Work request 1: Decide whether each statement agrees with the passage on drought in Afghanistan. For each, answer yes or no and quote the exact words of the passage that settle it. (a) About 1.4 million people are estimated to need help with water, food, and shelter. (b) In Zingar village, 100 families left before the water purification system was installed. (c) The purification system near Bismillah's plot draws salty groundwater from a deep well.
Work request 2: Echo the passage on drought in Afghanistan word for word, everything from "An older man" down to "helped him survive.".
Work request 3: In the passage on drought in Afghanistan, how far does Saskidad say people used to walk to find enough water?

Given passage Start Marker

An encampment in Afghanistan
A man in Afghanistan picks from his vegetable plot
Left: Tens of thousands of people have fled to the outskirts of cities like Herat and Qala-i-Naw in western Afghanistan. Right: Haji Bismillah decided not to leave and now tends to his crops, which are fed by new irrigation systems set up in parts of drought-hit Abkamari District.
Top: Tens of thousands of people have fled to the outskirts of cities like Herat and Qala-i-Naw in western Afghanistan. Bottom: Haji Bismillah decided not to leave and now tends to his crops, which are fed by new irrigation systems set up in parts of drought-hit Abkamari District.

 

Aid groups and the Afghan government are struggling to keep pace with soaring humanitarian needs caused by the drought. An estimated 1.4 million people need help with water, food, and shelter, but funding shortfalls and conflict have prevented aid from reaching everyone who needs it. Sprawling tent camps of displaced rural families have emerged on the outskirts of urban centres like Qala-i-Naw, the provincial capital an hour’s drive from Bismillah’s home, and in Herat city to the west.

Bismillah decided to stay for a simple reason: Access to water in his remote village.

The cost of clean water

A five-minute walk uphill from Bismillah’s plot, World Vision set up a solar-powered water purification system for the 700 families living around the area. The system pumps salty groundwater from a deep well, which is then filtered into drinking water. Before the system was finished, the NGO trucked water to the village to make up for the shortages.

Dwain Hindriksen, operations director for World Vision in Afghanistan, said the organisation set up water systems to help people stay home rather than join the ranks of the displaced.

“We wanted to meet the needs in the communities and support people to get back on their feet,” he said. “If we can help people maintain their livelihoods, it will sustain them long after the emergency has passed.”

Since last November, the organisation has constructed two water purification systems, rehabilitated old pumps, and built solar-powered irrigation networks in the district.

In Abkamari’s Zingar village, where a water purification system has been in place for almost a year, none of the 300 families have left. In Bismillah’s village, Qapchiq, 100 families left before the system was installed, but 188 other households decided to stay once water was available, according to Saskidad, a community leader and member of the village-level water management committee.

An older man in Afghanistan draws water from a well
Stefanie Glinski/IRIN
Community leader Saskidad, 65, draws water from a well in Qapchiq village in Abkamari District in western Afghanistan. "I've never seen such a year in all of my life," he says of a severe drought that forced him to sell his livestock.

The drought had already destroyed his crops, he said, but access to water has helped him survive.

“This water system is saving us time,” he said. “We used to walk up to six hours to find enough water. We’re also receiving food to make up for our lost harvests.”

☰ Read more: Numerous reasons behind migration

Badghis is not an easy environment to work or live in. Parts of the province are contested, where Taliban insurgents set up camp in the bleak mountains, and army checkpoints line the main gravel road leading in.

Given passage End Marker
Available data Start Marker

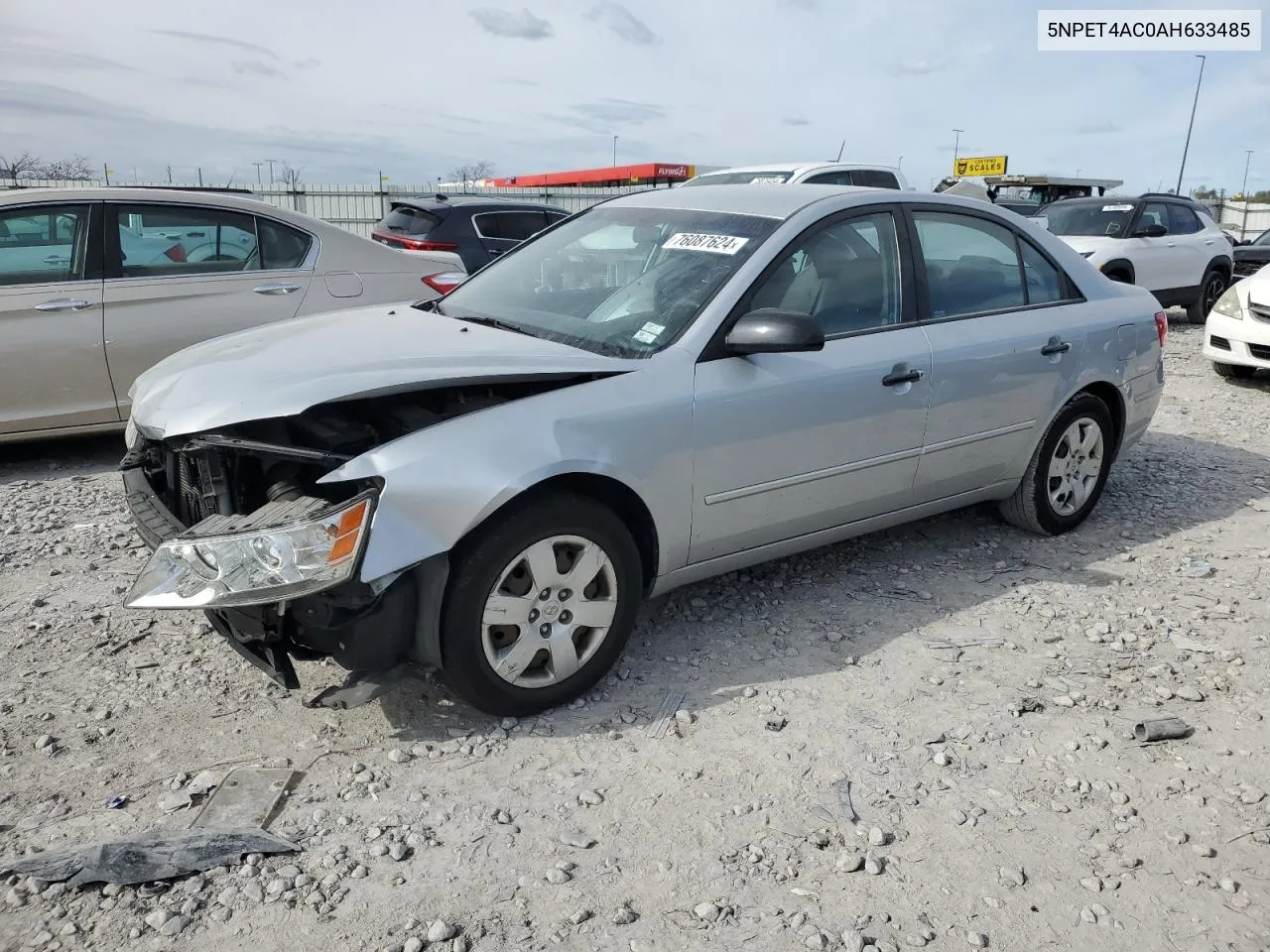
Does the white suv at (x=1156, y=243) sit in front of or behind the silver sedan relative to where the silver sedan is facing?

Available data End Marker

Answer box 1:
(a) Yes: "An estimated 1.4 million people need help with water, food, and shelter"
(b) No: "none of the 300 families have left"
(c) Yes: "The system pumps salty groundwater from a deep well"

Answer box 2:
An older man in Afghanistan draws water from a well
Stefanie Glinski/IRIN
Community leader Saskidad, 65, draws water from a well in Qapchiq village in Abkamari District in western Afghanistan. "I've never seen such a year in all of my life," he says of a severe drought that forced him to sell his livestock.

The drought had already destroyed his crops, he said, but access to water has helped him survive.

Answer box 3: Up to six hours.